It is in all media that Edward Snowden has revealed the surveillance activities of the NSA. This act of spionage can be criticised as an break-in into the privacy of every person’s life.
Therefore Sang Mun has released a Font called ZXX which makes it more difficult for automated optical character recognition (OCR) programs to detect letters. Here a german article from the austrian online newspaper derstandard.at
I have looked on this font with great interrest and think that this could be a great way to avoid automated spionage from others.
When you watch the ZXX Type Secimen Video you will be surprised by how easy you can confuse OCR programs. The most interessting thing for me were the XED and the noise font. It just adds either a thin cross (X) or optimised „random“ pixels to the letters where humans are still able to read the text pretty fast. This is not the case for the Camo Font. More to that later.
So thinking of this, why is a human being able to read the Xed and noised text, while computers can’t? The answer was simple for me. (this might not be scientifically proven). The human eye takes a look at a picture and tries to recognise something. If not it focuses or „zooms in and out“ to remember the patterns we have all learned in early school years. Moreover we do not only have one point of view, we have two of them. There are two eyes with maybe two different focuspoints which makes us able to see letters behind all that camouflaging stuff. A very easy trick to solve CAPTCHAs and to read the ZXX font is to unfocus the stuff you want to read. It looks blurry. There was a program which I had in mind which can do this for me.
Simple as that I tried it – with success. Have a look at your own.
I took a sample picture from ZXX and cut off the stuff on the side (for better reading)
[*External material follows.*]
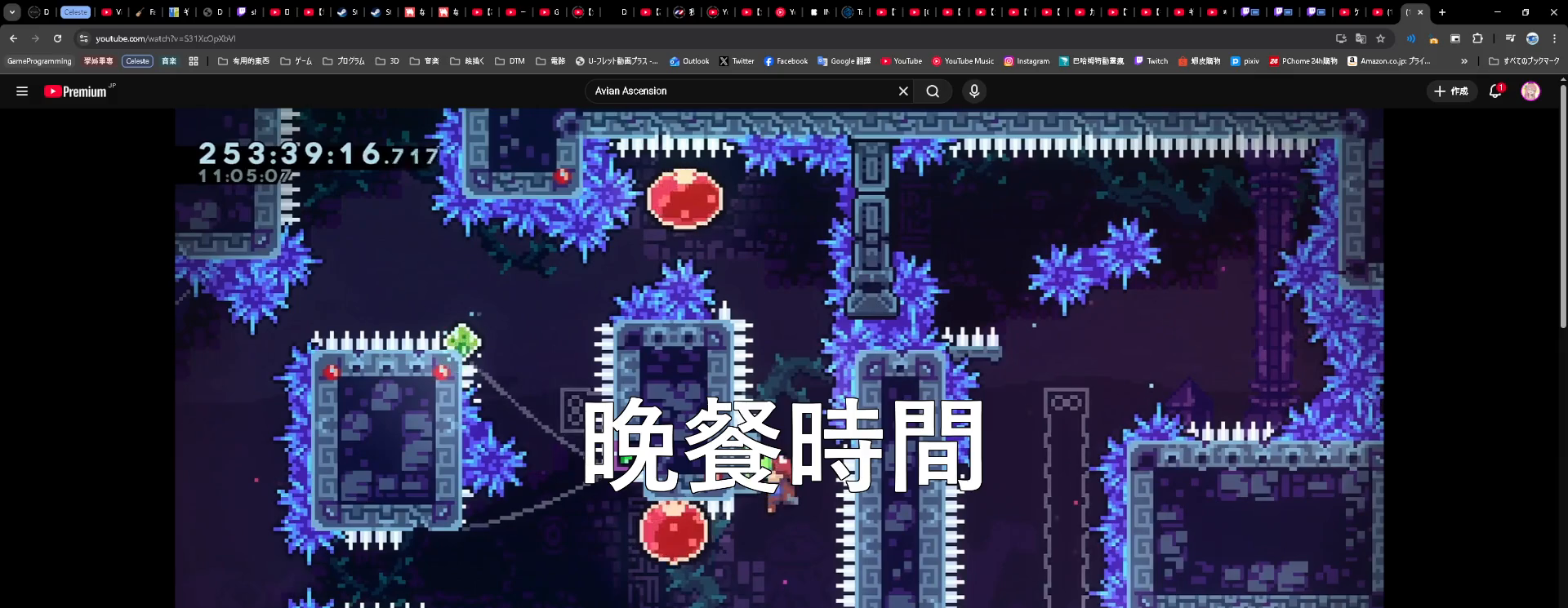
{"dt_ms": 500, "buttons": [], "left_stick": "left"}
I uploaded this onlineocr.net
This is the result:
ABCDEFGHIJKLMNOPUPST UVWXYZabcdefghijklmn opqrstuvwxyz00123450 789%\!?@#/&*().,:$£ +x÷±-=-_"°154afyX%% ABCDEFGHIJKLMNOPUPST UVWXYZabcdefghijklmn opqrstuvwxyz00123450 789%\!?@#/&*().,:$ +x÷±-=-_"1@4afyflfl? IMBODffiGliffiktMNOPRPSt UVWOWEabedgeflijklms owettAvw*gzelS/2@xtga U;flZYXWVUTSPUPONML KJIHGEEDCBAzyxwvutsr ciponmIkjihgfedcbagg8 765432101 ?ABCDEFGHI3, KEMNOPR•STUVWXYZabcd afghilkImnopqrstwvwx wii01.2345878gRIA22DE NW N■v1.• • • • • wawl0K461ISdielP•E* 4.*AP101010104.: twintootra21224Rea,a
As you can see only some of the characters are found be the program.
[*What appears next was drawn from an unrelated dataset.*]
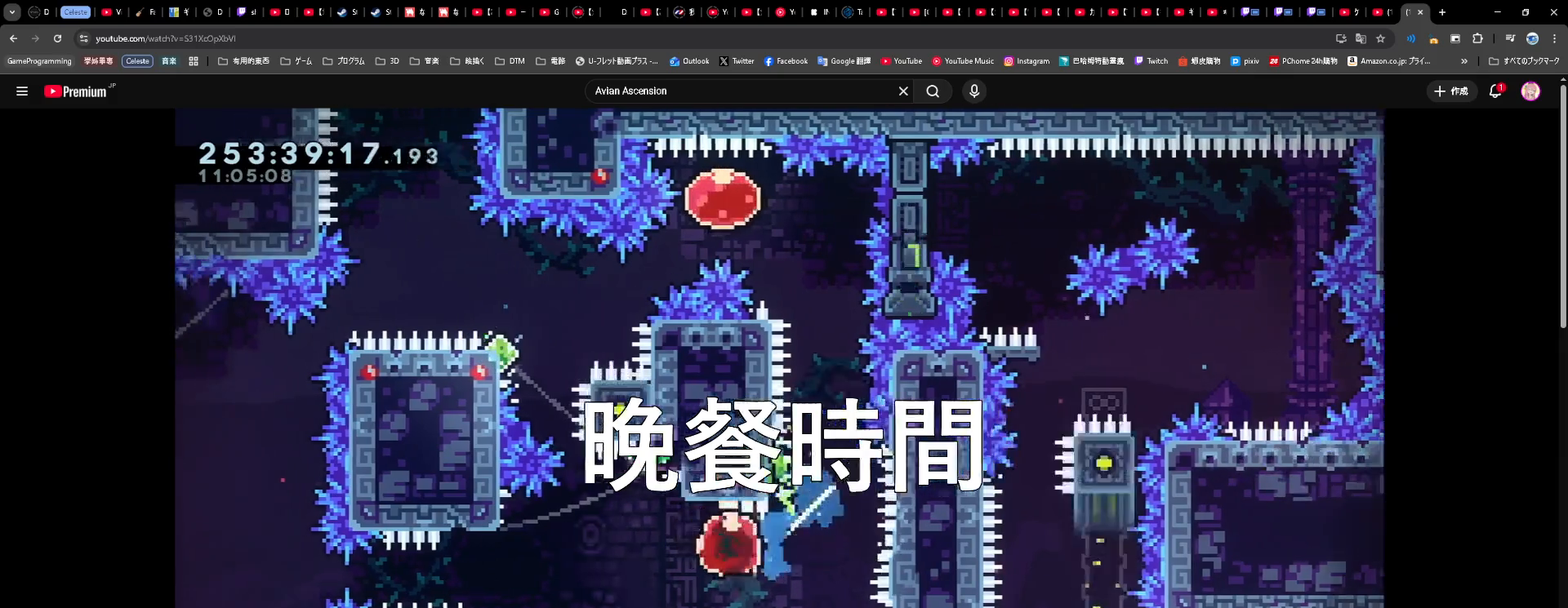
{"dt_ms": 500, "buttons": ["B"], "left_stick": "right", "events": [[433, "left_stick", "right"], [450, "B", "down"]]}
If I blur the image all the confusing stuff (for the OCR Software) is removed or partly removed, so that the matches are higher than before. See for yourself.
and this is the result.
ABCDEFGHIJKLIANOPOPST UVWXYZabcdefqhijklmn opqrstuvwxyz00123450 789%\!?@0/&*(),,:WO +x+t-m-_".0:42fOgq] ABCDEFGHIJKLMNOPOPST UVWXYZabcdefqh1jklmn opqrstuvwxyz00123450 789%"?"/"().,:$EV +x-ft-m-_".11:saiyfint IMOCIVIIIJK5M4GPOOSI UVIORYilabcdsfeit311Imm opqrstswesszt62234Vd Re914ZYKWVUTSPOPONML KJIHGFEDCBAzyxwvutsr qponmlkjihgfedcba998 70543210!?ABCDEFGHIJ KLMNOPOPSTUVWXYZebcd •ighijklionopqrstuvws yz00123450789? IABCDE FGHIJKLMNOPOPSTUVWXY Zabcdefighijklmnopqrs tuvwxyz0012345078931
I think this is a remarkable difference to the original image.
I also have some words to the two other fonts.
The False font can be easily trained as I have been trained by the video. One needs to search for a big letter, but does not take its information. Instead you search for another letter within the smallest rectangle you can fit around the big letter you just found. (to explain it technically ;-) )
The Camo font is a real hard one. If you simply read the Camo alphabet it is easy to see the letters, because you expect the very next letter. And with this image in mind you procet the vectors over the image you see where it is easy to recognise. Some sort of this is also used in examples of optical illusion. What I have in mind is the Kanizsa triangle.
Image from the Wikimedia Commons
You as human see a white triangle where really is none. You just have some points or „suggestions“ of vectors and your brain finishes them to form this triangle.